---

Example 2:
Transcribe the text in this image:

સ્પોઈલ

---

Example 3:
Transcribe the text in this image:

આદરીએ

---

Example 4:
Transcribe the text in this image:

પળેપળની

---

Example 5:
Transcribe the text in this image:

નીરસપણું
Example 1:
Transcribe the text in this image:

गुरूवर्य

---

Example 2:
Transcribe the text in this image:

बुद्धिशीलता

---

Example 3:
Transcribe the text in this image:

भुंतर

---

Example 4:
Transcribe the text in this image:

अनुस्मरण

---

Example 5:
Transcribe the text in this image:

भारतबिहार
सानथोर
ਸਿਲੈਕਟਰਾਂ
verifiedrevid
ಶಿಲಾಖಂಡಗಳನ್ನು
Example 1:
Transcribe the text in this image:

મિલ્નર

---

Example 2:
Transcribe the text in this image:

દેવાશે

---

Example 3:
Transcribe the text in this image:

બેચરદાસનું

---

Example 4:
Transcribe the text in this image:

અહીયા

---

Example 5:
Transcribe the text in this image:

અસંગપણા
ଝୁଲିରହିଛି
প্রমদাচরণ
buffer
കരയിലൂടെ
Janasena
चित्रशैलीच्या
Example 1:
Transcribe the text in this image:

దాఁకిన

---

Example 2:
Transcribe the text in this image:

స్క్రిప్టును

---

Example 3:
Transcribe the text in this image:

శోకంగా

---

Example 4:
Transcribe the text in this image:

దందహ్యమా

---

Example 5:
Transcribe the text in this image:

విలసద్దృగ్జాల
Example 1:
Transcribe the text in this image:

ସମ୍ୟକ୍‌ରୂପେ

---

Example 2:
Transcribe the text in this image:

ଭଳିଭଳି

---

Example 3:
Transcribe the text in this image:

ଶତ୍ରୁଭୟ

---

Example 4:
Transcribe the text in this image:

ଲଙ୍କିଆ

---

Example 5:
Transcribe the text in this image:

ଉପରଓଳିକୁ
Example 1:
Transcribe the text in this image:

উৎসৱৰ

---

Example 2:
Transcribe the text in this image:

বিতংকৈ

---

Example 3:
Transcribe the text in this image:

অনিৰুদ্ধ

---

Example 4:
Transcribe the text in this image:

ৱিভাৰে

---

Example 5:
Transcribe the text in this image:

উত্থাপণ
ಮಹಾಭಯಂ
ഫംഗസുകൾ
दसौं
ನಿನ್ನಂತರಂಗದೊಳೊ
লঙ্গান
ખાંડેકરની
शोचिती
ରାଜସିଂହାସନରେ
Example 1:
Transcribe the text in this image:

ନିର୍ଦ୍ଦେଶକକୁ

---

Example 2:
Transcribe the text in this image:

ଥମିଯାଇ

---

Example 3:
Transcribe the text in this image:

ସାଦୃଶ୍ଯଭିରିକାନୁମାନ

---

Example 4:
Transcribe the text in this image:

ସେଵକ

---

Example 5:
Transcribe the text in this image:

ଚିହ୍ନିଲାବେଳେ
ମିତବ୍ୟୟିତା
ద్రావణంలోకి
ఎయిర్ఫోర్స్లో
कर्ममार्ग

▶ _Exercise instructions_: Could you reproduce all of the material above, exactly as it reads?

▶ _Response to the task_:
---

Example 2:
Transcribe the text in this image:

સ્પોઈલ

---

Example 3:
Transcribe the text in this image:

આદરીએ

---

Example 4:
Transcribe the text in this image:

પળેપળની

---

Example 5:
Transcribe the text in this image:

નીરસપણું
Example 1:
Transcribe the text in this image:

गुरूवर्य

---

Example 2:
Transcribe the text in this image:

बुद्धिशीलता

---

Example 3:
Transcribe the text in this image:

भुंतर

---

Example 4:
Transcribe the text in this image:

अनुस्मरण

---

Example 5:
Transcribe the text in this image:

भारतबिहार
सानथोर
ਸਿਲੈਕਟਰਾਂ
verifiedrevid
ಶಿಲಾಖಂಡಗಳನ್ನು
Example 1:
Transcribe the text in this image:

મિલ્નર

---

Example 2:
Transcribe the text in this image:

દેવાશે

---

Example 3:
Transcribe the text in this image:

બેચરદાસનું

---

Example 4:
Transcribe the text in this image:

અહીયા

---

Example 5:
Transcribe the text in this image:

અસંગપણા
ଝୁଲିରହିଛି
প্রমদাচরণ
buffer
കരയിലൂടെ
Janasena
चित्रशैलीच्या
Example 1:
Transcribe the text in this image:

దాఁకిన

---

Example 2:
Transcribe the text in this image:

స్క్రిప్టును

---

Example 3:
Transcribe the text in this image:

శోకంగా

---

Example 4:
Transcribe the text in this image:

దందహ్యమా

---

Example 5:
Transcribe the text in this image:

విలసద్దృగ్జాల
Example 1:
Transcribe the text in this image:

ସମ୍ୟକ୍‌ରୂପେ

---

Example 2:
Transcribe the text in this image:

ଭଳିଭଳି

---

Example 3:
Transcribe the text in this image:

ଶତ୍ରୁଭୟ

---

Example 4:
Transcribe the text in this image:

ଲଙ୍କିଆ

---

Example 5:
Transcribe the text in this image:

ଉପରଓଳିକୁ
Example 1:
Transcribe the text in this image:

উৎসৱৰ

---

Example 2:
Transcribe the text in this image:

বিতংকৈ

---

Example 3:
Transcribe the text in this image:

অনিৰুদ্ধ

---

Example 4:
Transcribe the text in this image:

ৱিভাৰে

---

Example 5:
Transcribe the text in this image:

উত্থাপণ
ಮಹಾಭಯಂ
ഫംഗസുകൾ
दसौं
ನಿನ್ನಂತರಂಗದೊಳೊ
লঙ্গান
ખાંડેકરની
शोचिती
ରାଜସିଂହାସନରେ
Example 1:
Transcribe the text in this image:

ନିର୍ଦ୍ଦେଶକକୁ

---

Example 2:
Transcribe the text in this image:

ଥମିଯାଇ

---

Example 3:
Transcribe the text in this image:

ସାଦୃଶ୍ଯଭିରିକାନୁମାନ

---

Example 4:
Transcribe the text in this image:

ସେଵକ

---

Example 5:
Transcribe the text in this image:

ଚିହ୍ନିଲାବେଳେ
ମିତବ୍ୟୟିତା
ద్రావణంలోకి
ఎయిర్ఫోర్స్లో
कर्ममार्ग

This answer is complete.